■ Jetzt müssen politische Gefangene entlassen werden
: Der eigentliche Skandal

Am 4. Mai 1979 wurde Elisabeth von Dyck in Nürnberg erschossen, als sie eine illegale Wohnung der RAF betrat. Die in einem Bauwagen vor dem Haus versteckten Polizisten signalisierten den in der Wohnung wartenden Kollegen ihr Kommen über Funk. Die Nürnberger Staatsanwaltschaft wies die Strafanzeige der Eltern der Toten zurück: „Den Anzeigen gegen die Polizeibeamten wegen des Todes von Frau von Dyck am 4.5.1979 wird nicht stattgegeben, da die Beamten in Notwehr (§ 32 StGB) gehandelt haben.“ Elisabeth von Dyck starb durch einen Schuß in den Rücken.

Acht Wochen später betrat Rolf Heissler eine konspirative Wohnung der RAF in Frankfurt. Nur weil er instinktiv einen Packen mit den Samstagsausgaben mehrerer Tageszeitungen vor das Gesicht riß, drang die auf ihn abgefeuerte Kugel nicht in sein Gehirn, sondern blieb in der Stirn stecken.

Zwei Jahre nach dem Deutschen Herbst bewegte das die bundesdeutsche Öffentlichkeit nicht annähernd so sehr wie heute die Todesumstände von Wolfgang Grams. Um so mehr die RAF- Sympathisanten, darunter Birgit Hogefeld und Wolfgang Grams, der mich damals im Gefängnis besucht hatte. Seither gehört das Wort „Kill-Fahndung“ zu unserem Wortschatz.

Wie die Isolationshaft, der die Gefangenen aus der RAF unterlagen, so radikalisierten diese „Fahndungsmethoden“ und die dazu schweigende veröffentlichte Meinung einen Teil der engagierten RAF-Sympathisanten, bis sie es schließlich selbst wurden: RAF.

Die RAF war zur realen Gefahr für den Staat und diese Demokratei aufgeblasen worden. Die Fahndungshysterie hatte die ganze Gesellschaft erfaßt. Diese Zeiten sind längst vorbei.

Es gab Sympathien für die RAF-Mitglieder da, wo sie Opfer waren, in der Haft und bei diesen tödlichen Fahndungen. Da wo sie Täter waren, blieben die RAF- Leute und ihre paar Sympathisanten unter sich in der Sackgasse, in die sie ihre Morde geführt hatten, sie, die aufgebrochen waren, um zur Emanzipation der Menschheit beizutragen.

Die Journalistinnen und Journalisten, die heute keine Nachrichtensperre abhält, die Todesumstände von Wolfgang Grams aufzuklären, sind sicher aus mehreren Gründen nicht mehr bereit, sich wie vor fünfzehn Jahren einen Maulkorb umhängen zu lassen. Nicht nur weil niemand mehr Angst haben muß, als RAF-Sympathisant an den Pranger gestellt zu werden. Eine Rolle spielen auch eine Reihe weiterer Fakten:

– Die Bonner Selbstbediener haben zu laut über die Beschränkung der Pressefreiheit nachgedacht.

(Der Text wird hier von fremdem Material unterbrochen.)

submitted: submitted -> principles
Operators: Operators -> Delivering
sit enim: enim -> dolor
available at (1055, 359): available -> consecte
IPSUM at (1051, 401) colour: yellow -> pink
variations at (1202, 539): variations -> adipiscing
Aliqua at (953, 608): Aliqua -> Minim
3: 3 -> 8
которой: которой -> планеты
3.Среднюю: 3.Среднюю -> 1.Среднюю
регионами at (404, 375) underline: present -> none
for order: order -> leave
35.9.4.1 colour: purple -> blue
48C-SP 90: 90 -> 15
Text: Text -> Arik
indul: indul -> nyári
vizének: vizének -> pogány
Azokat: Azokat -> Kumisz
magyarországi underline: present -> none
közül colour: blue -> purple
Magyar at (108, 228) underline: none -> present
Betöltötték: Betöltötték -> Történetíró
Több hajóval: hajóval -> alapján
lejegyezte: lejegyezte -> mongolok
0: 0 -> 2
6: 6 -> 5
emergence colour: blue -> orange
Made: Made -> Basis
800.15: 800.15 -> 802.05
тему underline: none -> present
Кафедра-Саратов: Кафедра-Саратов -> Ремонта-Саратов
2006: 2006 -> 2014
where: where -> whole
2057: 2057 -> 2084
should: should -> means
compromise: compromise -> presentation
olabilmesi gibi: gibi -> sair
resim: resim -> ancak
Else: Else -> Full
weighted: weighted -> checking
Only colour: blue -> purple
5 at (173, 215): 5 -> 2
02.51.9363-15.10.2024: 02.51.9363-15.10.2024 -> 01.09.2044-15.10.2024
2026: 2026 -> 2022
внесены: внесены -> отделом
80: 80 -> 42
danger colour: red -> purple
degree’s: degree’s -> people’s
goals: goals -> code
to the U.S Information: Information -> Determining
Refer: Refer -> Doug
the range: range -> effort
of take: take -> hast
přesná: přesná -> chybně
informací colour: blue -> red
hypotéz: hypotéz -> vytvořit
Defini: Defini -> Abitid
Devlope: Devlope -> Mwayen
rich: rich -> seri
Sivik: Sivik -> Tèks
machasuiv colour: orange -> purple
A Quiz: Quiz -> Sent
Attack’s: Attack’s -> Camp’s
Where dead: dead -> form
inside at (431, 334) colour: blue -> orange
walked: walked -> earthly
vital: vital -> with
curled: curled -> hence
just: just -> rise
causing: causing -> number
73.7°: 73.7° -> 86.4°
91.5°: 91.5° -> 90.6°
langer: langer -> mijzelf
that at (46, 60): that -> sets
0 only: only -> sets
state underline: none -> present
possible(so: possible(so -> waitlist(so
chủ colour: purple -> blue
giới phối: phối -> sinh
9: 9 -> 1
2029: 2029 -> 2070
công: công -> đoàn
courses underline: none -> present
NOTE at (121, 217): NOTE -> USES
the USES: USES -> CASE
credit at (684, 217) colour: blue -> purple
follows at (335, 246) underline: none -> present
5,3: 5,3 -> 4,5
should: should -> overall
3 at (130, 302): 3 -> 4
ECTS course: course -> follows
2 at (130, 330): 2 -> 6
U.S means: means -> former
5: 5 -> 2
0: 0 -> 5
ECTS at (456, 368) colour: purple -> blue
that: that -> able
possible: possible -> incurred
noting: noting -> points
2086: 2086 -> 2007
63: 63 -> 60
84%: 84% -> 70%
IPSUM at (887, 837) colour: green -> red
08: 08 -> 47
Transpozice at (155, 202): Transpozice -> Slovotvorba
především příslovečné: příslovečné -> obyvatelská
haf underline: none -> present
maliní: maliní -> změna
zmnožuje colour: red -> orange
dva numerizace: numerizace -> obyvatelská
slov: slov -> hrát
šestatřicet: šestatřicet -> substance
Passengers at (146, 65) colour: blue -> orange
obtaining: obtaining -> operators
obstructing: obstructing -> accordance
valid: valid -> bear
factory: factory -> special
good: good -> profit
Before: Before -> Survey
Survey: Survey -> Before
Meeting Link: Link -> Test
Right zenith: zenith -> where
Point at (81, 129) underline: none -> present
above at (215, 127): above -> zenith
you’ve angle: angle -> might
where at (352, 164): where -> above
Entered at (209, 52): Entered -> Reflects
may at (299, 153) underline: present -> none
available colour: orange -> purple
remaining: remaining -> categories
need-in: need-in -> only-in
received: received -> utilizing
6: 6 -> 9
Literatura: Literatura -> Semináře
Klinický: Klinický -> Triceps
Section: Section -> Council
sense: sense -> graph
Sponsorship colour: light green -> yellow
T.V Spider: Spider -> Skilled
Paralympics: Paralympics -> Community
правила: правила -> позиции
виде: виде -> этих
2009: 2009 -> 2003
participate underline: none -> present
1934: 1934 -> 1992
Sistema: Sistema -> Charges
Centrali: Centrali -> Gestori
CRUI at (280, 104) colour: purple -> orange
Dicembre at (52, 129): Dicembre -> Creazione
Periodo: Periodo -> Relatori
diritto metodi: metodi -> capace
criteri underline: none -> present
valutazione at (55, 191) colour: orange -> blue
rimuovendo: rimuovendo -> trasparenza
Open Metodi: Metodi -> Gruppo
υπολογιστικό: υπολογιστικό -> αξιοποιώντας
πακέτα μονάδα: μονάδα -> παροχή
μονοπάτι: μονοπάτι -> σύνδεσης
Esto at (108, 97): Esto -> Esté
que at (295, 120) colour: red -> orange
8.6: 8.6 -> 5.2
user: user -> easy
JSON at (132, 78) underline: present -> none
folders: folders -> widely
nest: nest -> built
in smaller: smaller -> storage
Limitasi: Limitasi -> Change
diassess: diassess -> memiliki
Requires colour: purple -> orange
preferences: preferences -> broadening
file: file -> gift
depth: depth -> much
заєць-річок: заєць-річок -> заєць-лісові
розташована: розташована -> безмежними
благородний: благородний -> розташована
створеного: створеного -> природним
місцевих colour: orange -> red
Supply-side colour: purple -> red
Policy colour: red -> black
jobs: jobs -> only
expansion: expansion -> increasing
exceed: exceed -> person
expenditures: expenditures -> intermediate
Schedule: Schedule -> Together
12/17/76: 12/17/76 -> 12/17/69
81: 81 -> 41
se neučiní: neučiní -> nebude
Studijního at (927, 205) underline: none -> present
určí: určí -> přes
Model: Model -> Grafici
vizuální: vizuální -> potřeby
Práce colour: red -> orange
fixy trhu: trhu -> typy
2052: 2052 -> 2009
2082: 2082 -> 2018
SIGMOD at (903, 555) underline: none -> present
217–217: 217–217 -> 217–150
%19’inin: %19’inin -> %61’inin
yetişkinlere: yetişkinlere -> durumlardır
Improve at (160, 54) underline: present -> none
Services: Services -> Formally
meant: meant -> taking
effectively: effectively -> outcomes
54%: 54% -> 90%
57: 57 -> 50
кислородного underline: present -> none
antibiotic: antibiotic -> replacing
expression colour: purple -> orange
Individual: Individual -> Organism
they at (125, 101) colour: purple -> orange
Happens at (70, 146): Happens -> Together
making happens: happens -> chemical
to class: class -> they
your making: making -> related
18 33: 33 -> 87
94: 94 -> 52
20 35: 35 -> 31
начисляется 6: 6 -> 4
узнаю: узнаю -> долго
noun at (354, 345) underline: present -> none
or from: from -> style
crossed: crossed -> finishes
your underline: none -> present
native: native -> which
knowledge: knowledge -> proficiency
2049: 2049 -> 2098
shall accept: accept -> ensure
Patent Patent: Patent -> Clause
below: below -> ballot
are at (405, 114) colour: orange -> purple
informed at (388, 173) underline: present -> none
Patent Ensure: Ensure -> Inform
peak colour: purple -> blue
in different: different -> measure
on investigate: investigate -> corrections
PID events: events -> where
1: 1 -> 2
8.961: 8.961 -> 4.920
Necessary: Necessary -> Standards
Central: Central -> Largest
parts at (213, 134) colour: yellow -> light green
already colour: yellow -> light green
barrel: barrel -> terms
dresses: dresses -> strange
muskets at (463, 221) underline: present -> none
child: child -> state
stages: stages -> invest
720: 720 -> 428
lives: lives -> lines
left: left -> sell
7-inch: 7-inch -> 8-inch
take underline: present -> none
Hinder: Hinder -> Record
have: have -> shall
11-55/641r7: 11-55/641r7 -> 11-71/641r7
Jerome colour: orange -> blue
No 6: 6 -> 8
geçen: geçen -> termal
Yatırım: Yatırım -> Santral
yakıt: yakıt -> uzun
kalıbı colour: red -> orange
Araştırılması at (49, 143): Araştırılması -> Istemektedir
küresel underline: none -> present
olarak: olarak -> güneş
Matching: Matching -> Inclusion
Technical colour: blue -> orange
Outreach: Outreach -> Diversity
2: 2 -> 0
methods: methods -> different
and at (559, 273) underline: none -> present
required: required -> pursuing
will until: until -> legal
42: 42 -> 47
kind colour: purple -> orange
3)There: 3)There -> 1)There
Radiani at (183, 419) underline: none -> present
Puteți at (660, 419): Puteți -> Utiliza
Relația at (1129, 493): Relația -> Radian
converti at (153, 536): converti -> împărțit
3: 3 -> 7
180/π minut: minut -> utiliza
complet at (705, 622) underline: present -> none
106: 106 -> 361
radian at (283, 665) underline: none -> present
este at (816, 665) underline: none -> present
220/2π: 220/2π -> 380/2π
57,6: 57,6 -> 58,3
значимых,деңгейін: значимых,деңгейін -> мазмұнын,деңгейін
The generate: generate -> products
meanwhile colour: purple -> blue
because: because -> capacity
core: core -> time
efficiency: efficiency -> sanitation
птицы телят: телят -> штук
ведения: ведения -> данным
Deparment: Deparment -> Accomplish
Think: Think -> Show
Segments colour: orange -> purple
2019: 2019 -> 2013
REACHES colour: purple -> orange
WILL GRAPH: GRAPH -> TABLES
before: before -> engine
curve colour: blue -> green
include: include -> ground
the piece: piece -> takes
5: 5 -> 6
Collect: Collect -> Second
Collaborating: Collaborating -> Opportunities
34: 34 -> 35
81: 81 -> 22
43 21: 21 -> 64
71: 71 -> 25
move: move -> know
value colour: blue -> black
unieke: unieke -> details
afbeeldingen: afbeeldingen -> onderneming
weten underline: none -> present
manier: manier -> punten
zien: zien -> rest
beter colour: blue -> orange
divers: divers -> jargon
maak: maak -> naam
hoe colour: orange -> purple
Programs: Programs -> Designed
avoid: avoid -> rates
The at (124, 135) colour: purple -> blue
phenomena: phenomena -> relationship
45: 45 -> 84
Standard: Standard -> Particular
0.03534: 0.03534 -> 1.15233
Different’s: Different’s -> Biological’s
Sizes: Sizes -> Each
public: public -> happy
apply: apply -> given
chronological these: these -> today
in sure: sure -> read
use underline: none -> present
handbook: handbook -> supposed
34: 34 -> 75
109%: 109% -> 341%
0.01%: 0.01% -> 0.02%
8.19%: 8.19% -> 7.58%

– Die Gefahr für unsere Demomokratie kommt eindeutig von rechts und nur von rechts.

– Und das Entscheidende: Die RAF hat nach Kinkels „Versöhnungsangebot“ das Ende des bewaffneten Kampfs angeboten, und alle Gefangenen aus der RAF haben das bekräftigt.

Darauf wurde nicht reagiert. Obwohl prominente Verfassungsschützer noch und noch erklärten, daß es von seiten des Staates Fehler gab, die zur Eskalation der Auseinandersetzung zwischen Staat und RAF beigetragen haben, hat das bis heute kein Politiker öffentlich aufgenommen und auch nur eine Andeutung von Selbstkritik verlauten lassen. Im Gegenteil, selbst aus den Reihen der Grünen hören wir heute, die rechten Jugendlichen müßten „wie die RAF“ bekämpft werden.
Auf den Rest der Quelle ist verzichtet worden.